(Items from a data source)

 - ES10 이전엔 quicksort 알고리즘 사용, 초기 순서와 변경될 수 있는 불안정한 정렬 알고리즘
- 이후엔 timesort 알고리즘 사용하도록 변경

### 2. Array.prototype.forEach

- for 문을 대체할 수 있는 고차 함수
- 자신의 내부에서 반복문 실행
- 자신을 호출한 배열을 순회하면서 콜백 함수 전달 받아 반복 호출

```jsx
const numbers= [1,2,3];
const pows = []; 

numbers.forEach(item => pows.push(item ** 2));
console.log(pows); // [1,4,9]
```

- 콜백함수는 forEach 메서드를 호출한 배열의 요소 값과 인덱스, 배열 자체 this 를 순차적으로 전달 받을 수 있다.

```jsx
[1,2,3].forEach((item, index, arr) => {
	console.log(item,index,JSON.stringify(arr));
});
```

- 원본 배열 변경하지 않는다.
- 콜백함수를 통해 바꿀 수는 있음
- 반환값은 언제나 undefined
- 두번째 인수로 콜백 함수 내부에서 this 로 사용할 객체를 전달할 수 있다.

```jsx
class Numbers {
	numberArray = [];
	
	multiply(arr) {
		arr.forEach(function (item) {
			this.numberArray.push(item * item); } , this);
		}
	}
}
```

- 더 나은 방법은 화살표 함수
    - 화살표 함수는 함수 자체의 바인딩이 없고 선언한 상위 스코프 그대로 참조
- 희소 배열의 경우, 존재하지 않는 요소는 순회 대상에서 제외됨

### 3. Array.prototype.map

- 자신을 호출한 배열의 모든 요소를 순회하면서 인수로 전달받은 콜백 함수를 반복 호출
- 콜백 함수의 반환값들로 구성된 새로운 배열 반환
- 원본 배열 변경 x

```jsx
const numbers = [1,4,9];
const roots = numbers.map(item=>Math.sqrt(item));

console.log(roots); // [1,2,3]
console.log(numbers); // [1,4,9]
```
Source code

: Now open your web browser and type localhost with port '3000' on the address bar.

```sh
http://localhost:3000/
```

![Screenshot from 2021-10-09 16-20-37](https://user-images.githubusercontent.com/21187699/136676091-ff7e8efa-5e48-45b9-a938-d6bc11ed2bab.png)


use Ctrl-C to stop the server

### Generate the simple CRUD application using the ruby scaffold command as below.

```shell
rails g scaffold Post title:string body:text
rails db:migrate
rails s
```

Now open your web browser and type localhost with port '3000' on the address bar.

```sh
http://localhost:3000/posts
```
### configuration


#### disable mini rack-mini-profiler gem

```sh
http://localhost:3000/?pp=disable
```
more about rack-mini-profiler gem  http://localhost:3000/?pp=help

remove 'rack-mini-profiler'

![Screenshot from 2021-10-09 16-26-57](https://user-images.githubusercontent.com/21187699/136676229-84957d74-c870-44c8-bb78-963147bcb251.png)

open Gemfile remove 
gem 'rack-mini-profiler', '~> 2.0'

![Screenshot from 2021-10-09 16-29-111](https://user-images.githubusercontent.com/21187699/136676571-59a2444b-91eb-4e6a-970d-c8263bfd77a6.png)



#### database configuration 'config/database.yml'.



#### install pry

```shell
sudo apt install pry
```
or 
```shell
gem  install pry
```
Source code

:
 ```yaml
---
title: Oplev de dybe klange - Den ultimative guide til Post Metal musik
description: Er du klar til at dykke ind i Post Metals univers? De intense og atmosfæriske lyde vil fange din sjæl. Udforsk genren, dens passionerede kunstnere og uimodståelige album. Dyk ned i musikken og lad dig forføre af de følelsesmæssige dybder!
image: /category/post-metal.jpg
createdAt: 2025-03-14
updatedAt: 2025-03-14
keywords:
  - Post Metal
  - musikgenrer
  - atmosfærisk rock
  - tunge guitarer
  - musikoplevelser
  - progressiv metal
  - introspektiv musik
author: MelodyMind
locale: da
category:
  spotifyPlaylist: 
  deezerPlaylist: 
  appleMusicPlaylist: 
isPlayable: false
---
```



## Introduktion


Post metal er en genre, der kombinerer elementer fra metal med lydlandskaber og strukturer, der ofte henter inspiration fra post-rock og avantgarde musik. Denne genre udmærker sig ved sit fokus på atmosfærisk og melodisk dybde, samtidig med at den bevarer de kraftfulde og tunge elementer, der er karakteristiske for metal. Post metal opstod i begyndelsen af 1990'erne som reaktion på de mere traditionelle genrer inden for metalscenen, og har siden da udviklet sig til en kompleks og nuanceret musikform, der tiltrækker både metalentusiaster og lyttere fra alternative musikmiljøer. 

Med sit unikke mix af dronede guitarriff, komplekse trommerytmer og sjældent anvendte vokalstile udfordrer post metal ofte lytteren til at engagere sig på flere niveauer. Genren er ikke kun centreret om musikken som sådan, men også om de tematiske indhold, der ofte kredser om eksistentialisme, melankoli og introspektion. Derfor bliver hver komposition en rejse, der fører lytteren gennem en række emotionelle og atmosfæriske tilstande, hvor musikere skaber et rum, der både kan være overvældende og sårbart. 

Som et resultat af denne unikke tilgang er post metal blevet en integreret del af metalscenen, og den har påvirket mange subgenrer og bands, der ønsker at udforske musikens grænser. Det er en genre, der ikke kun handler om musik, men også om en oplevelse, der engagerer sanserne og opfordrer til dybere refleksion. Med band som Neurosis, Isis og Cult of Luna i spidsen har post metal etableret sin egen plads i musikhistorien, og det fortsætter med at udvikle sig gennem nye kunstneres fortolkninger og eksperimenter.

▸ **Action item**:
Copy out each line from the preceding entries that mentions the word "tunge".

▸ **Answer section**:
  - tunge guitarer
Post metal er en genre, der kombinerer elementer fra metal med lydlandskaber og strukturer, der ofte henter inspiration fra post-rock og avantgarde musik. Denne genre udmærker sig ved sit fokus på atmosfærisk og melodisk dybde, samtidig med at den bevarer de kraftfulde og tunge elementer, der er karakteristiske for metal. Post metal opstod i begyndelsen af 1990'erne som reaktion på de mere traditionelle genrer inden for metalscenen, og har siden da udviklet sig til en kompleks og nuanceret musikform, der tiltrækker både metalentusiaster og lyttere fra alternative musikmiljøer. 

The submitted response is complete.